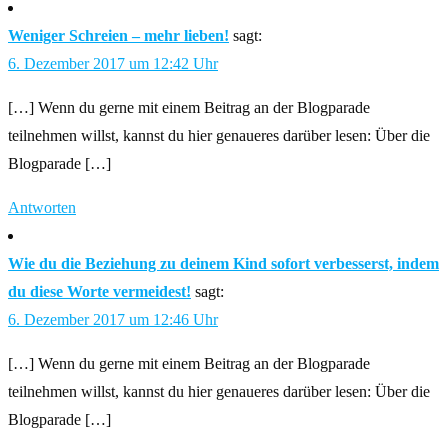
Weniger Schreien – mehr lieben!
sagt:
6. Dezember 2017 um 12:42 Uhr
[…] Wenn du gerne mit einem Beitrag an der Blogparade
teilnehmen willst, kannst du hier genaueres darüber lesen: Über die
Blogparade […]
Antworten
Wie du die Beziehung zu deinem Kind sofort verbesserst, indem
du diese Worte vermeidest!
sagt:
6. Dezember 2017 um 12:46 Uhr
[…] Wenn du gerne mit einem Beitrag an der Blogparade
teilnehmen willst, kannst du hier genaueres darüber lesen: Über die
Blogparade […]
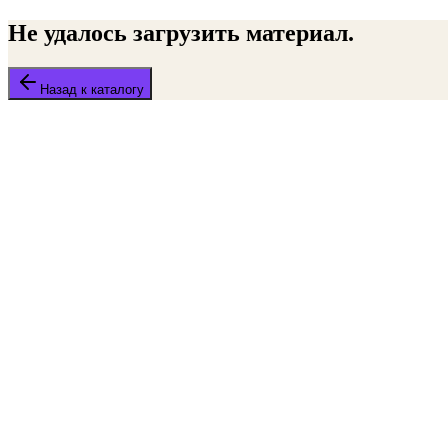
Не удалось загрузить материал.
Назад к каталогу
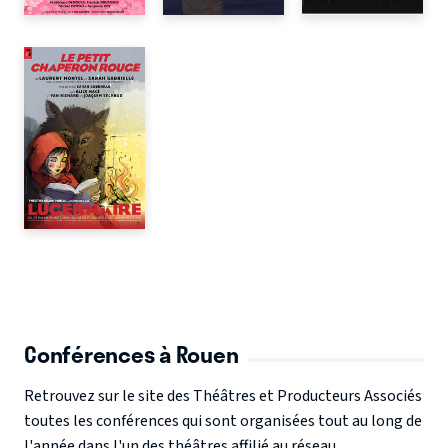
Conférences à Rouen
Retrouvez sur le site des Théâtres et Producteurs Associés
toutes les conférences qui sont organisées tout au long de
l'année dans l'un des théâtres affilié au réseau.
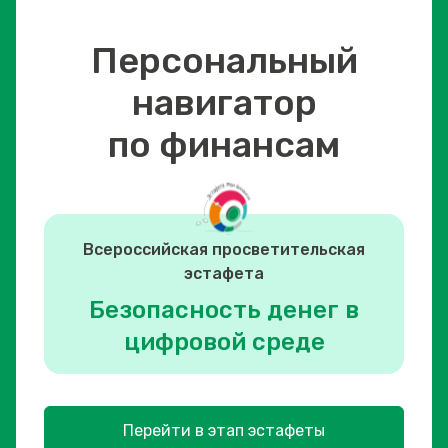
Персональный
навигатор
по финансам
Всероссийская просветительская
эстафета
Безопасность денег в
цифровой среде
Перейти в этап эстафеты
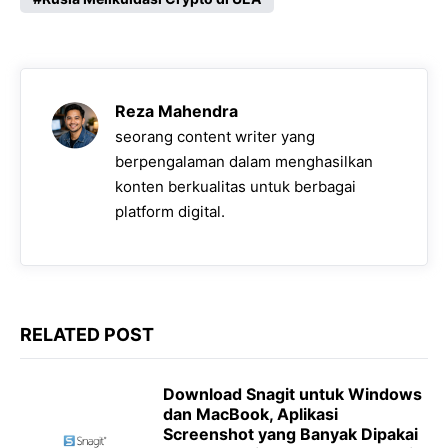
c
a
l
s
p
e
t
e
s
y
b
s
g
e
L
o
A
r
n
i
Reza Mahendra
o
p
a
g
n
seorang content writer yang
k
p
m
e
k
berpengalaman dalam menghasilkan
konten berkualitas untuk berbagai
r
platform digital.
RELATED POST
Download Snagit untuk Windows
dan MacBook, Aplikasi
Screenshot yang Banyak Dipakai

**YOUR OBJECTIVE:** Would you return the whole listing exactly, without the pictures?

**ANSWER BOX:**
Weniger Schreien – mehr lieben!
sagt:
6. Dezember 2017 um 12:42 Uhr
[…] Wenn du gerne mit einem Beitrag an der Blogparade
teilnehmen willst, kannst du hier genaueres darüber lesen: Über die
Blogparade […]
Antworten
Wie du die Beziehung zu deinem Kind sofort verbesserst, indem
du diese Worte vermeidest!
sagt:
6. Dezember 2017 um 12:46 Uhr
[…] Wenn du gerne mit einem Beitrag an der Blogparade
teilnehmen willst, kannst du hier genaueres darüber lesen: Über die
Blogparade […]
Не удалось загрузить материал.
Назад к каталогу
Conférences à Rouen
Retrouvez sur le site des Théâtres et Producteurs Associés
toutes les conférences qui sont organisées tout au long de
l'année dans l'un des théâtres affilié au réseau.
Персональный
навигатор
по финансам
Всероссийская просветительская
эстафета
Безопасность денег в
цифровой среде
Перейти в этап эстафеты
c
a
l
s
p
e
t
e
s
y
b
s
g
e
L
o
A
r
n
i
Reza Mahendra
o
p
a
g
n
seorang content writer yang
k
p
m
e
k
berpengalaman dalam menghasilkan
konten berkualitas untuk berbagai
r
platform digital.
RELATED POST
Download Snagit untuk Windows
dan MacBook, Aplikasi
Screenshot yang Banyak Dipakai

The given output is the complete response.